**Instructions for the task**
Instruction for the entries that follow: retype exactly the lines from the line with "the pedestrian at [355,109] | 38.08" to the line with "the bollard at [584,201] | 11.45", both included, and omit all others.

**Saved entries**
*** Block opens ***
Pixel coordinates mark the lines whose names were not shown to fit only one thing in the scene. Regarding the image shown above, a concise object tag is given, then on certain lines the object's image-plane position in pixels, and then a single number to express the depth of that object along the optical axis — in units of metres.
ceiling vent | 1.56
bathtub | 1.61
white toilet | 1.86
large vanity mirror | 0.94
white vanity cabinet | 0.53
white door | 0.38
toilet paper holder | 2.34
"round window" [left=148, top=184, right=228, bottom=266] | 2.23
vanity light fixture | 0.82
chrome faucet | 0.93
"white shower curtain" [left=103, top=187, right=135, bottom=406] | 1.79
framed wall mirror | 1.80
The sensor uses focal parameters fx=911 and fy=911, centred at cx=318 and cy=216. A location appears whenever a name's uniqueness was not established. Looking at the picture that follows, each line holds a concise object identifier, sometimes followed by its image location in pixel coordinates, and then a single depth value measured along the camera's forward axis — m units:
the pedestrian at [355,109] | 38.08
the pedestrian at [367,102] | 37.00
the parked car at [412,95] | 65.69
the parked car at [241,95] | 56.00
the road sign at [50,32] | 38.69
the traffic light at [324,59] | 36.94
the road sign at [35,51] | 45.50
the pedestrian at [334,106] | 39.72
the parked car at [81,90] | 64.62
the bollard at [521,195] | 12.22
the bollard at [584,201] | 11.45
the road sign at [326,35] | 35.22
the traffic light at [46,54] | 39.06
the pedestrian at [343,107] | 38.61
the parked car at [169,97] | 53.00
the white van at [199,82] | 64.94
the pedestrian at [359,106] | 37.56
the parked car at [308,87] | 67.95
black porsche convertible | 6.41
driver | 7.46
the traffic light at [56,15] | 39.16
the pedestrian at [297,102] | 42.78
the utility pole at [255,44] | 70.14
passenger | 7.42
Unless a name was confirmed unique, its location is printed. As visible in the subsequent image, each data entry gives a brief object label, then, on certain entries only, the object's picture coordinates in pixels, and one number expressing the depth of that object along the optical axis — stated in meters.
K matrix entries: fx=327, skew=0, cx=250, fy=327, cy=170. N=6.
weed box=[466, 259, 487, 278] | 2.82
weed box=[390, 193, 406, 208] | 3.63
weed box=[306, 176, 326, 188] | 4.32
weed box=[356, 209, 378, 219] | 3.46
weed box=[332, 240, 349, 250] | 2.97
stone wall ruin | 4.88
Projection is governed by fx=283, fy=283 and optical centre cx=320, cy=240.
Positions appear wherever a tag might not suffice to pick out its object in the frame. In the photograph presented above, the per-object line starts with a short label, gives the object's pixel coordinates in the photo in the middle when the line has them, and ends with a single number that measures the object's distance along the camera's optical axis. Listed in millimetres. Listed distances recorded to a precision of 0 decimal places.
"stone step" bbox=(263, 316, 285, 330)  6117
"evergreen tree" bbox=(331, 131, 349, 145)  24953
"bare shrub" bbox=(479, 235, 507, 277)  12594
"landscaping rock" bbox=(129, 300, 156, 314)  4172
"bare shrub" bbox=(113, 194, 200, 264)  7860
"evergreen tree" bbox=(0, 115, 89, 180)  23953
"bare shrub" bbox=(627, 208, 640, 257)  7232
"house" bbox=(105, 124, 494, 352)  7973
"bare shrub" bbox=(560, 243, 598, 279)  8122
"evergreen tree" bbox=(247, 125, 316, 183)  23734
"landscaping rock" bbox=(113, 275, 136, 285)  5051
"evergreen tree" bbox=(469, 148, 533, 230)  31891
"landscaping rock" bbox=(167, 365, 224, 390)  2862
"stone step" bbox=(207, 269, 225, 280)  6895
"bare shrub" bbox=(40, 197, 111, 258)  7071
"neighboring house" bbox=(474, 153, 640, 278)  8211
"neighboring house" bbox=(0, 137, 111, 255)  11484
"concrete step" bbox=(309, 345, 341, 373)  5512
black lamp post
*** Block closes ***
**Answer space**
the pedestrian at [355,109] | 38.08
the pedestrian at [367,102] | 37.00
the parked car at [412,95] | 65.69
the parked car at [241,95] | 56.00
the road sign at [50,32] | 38.69
the traffic light at [324,59] | 36.94
the road sign at [35,51] | 45.50
the pedestrian at [334,106] | 39.72
the parked car at [81,90] | 64.62
the bollard at [521,195] | 12.22
the bollard at [584,201] | 11.45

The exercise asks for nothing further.